The City welcomed the appointment of Ewen Stevenson as Royal Bank of Scotland’s new finance director yesterday but warned that he faces a tough task returning the lender to private ownership.
Mr Stevenson will join RBS from Credit Suisse next month, filling a void created by the defection of Nathan Bostock to Santander in December after just 10 weeks in the job.
Raised and educated in New Zealand, Mr Stevenson was part of the Credit Suisse team which advised the Treasury on the bailout of RBS, Lloyds Banking Group and Northern Rock.
Shares in the company, which plans to shut 44 branches across the country, rose 1.4p to 318.3p as analysts digested the news.
“It’s a perfectly good appointment – but Ewen has a long, hard struggle ahead,” Ian Gordon, an analyst at Investec, said.
Gary Greenwood, an analyst at Shore Capital, added: “We view this as positive news as it removes uncertainty around the position and should therefore enhance investor confidence … The fact that it is an external appointment also helps to deflect concerns that the company is struggling to attract talent owing to its relatively onerous ownership and governance situation.”
Mr McEwan said Mr Stevenson “shares our vision for building a great customer bank and I look forward to working with him”.
Meanwhile one of the Square Mile’s top bankers is taking a break – less than two years after ascending to the heights of head of merger and acquisitions at Standard Chartered.

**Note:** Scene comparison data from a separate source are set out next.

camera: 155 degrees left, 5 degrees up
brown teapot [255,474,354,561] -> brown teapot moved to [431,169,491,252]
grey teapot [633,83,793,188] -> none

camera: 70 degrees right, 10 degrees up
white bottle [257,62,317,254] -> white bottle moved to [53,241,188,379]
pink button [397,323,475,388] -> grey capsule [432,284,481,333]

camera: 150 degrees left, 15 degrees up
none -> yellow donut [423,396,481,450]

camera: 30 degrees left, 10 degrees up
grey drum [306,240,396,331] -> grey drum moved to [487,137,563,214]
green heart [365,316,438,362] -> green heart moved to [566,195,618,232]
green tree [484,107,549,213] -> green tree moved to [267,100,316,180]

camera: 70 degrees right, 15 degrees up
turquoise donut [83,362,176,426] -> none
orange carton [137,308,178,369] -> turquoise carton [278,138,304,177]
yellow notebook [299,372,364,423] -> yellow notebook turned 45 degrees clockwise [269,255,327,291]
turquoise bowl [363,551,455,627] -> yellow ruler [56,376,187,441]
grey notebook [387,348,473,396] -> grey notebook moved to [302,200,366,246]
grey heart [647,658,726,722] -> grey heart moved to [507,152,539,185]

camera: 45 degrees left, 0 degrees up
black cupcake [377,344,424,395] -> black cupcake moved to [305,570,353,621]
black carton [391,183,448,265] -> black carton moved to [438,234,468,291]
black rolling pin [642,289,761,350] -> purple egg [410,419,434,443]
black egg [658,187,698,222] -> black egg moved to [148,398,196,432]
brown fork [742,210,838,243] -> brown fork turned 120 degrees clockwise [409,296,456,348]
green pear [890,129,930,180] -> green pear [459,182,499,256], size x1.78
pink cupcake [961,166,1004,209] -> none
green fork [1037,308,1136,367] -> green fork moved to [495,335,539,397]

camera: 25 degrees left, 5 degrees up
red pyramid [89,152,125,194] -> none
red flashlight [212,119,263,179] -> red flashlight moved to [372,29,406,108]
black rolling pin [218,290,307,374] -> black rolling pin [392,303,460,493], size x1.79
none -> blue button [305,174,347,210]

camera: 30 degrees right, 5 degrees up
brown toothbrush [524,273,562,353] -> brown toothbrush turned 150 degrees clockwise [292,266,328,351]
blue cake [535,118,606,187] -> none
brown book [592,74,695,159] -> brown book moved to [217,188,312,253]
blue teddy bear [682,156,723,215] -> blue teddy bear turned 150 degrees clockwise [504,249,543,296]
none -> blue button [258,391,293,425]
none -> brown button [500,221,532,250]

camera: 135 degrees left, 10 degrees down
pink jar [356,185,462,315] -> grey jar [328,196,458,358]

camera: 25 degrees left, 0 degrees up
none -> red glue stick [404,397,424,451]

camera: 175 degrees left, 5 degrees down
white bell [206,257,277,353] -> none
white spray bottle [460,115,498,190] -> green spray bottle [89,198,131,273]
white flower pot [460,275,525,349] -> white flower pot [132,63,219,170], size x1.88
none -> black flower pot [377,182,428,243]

Andrew Suckling, who has been with the emerging markets-focused bank for six years in total, is taking a “sabbatical”.
The move sparked speculation that it could lead to a wider restructuring of the top team.
Standard Chartered cut its bonus pool last year by 15 per cent after reporting its first fall in yearly profits in a decade.
Once a byword for stability, it has also been in the throes of a shake-out since the beginning of the year, with its finance chief Richard Meddings making a surprise departure.
The bank was unavailable for comment.